The American nodded to himself. Since he couldn’t imagine a bigger or more elegant office in the mansion, he assumed that the Soviet ambassador to the United Nations had lesser accommodations. Viktor Androv, the chief KGB resident in New York, was obviously top dog.
Androv said, “Your old friend will be here shortly. He lives close by. But there is time for us to have a small drink first.”
The American looked toward the far end of the chapel. Above what had once been the altar hung portraits of Marx, Engels, and Lenin, the Red Trinity. He looked back at Androv. “Do you know when the Stroke will occur?”
Androv poured sherry into two glasses. “Yes.” He passed a crystal glass to the American. “The end will come on the same day it began—” he raised his glass “—the Fourth of July. Na zdorovie.”
The American responded, “Na zdorovie.”
1
Patrick O’Brien stood on the sixty-ninth floor observation roof of the RCA Building in Rockefeller Center and looked off to the south. The skyscrapers fell away like a mountain range into the valley of the shorter buildings downtown, then climbed again into the towering cliffs of Wall Street. O’Brien spoke to the man beside him without turning. “When I was a boy, the Anarchists and Communists used to throw bombs on Wall Street. They killed a few people, mostly workers, clerks, and messengers — people of their own class, basically. I don’t believe they ever got one capitalist in a top hat, or interrupted five minutes of trading on the floor.”
The man beside him, Tony Abrams, whose late mother and father had been Communists, smiled wryly. “They were making a symbolic statement.”
“I suppose you would call it that today.” O’Brien looked up at the Empire State Building three quarters of a mile in the distance. He said, “It’s very quiet up here. That’s the first thing anyone used to New York notices. The stillness.” He looked at Abrams. “I like to come up here in the evening after work. Have you been up here before?”
“No.” Abrams had been with O’Brien’s law firm, O’Brien, Kimberly and Rose, located on the forty-fourth floor of the RCA Building, for over a year. He looked around the nearly deserted roof. It ran in a horseshoe shape around the south, west, and north sides of the smaller top-floor structure that held the elevator. It was paved with red terra-cotta tile, and there were a few potted pine trees planted around.

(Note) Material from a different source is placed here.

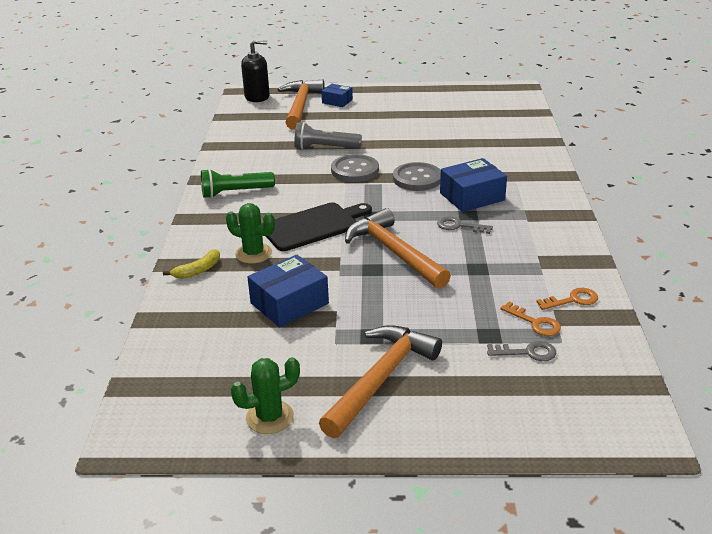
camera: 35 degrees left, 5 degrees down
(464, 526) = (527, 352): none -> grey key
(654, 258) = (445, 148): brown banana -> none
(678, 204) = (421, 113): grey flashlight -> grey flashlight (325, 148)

A scattering of tourists, mostly Oriental, stood at the gray iron railings and snapped pictures of the lighted city below. Abrams added, “And I confess I’ve never been to the Statue of Liberty, or the Empire State Building either.”
O’Brien smiled. “Ah, a real New Yorker.”
Both men stayed silent for some time. Abrams wondered why O’Brien had asked him to share his twilight vigil. As a process server, pursuing a law degree at night, he had not even seen the old man’s office, much less had more than a dozen words at one time with him.
O’Brien seemed engrossed in the view out toward the upper bay. He fished around in his pocket, then said to Abrams, “Do you have a quarter?”
Abrams gave him a quarter.
O’Brien approached an electronic viewer mounted on a stanchion and deposited the quarter. The machine hummed. O’Brien consulted a card on the viewer. “Number ninety-seven.” He swiveled the viewer so that a pointer indicated the number 97. “There it is.” He stared for a full minute, then said, “That lady in the harbor still gives me the chills.” He straightened up and looked at Abrams. “Are you a patriot?”
Abrams thought that a personal and loaded question. He replied, “The occasion hasn’t arisen to really find out.”
O’Brien’s expression registered neither approval nor disapproval of the answer. “Here, you want a look?”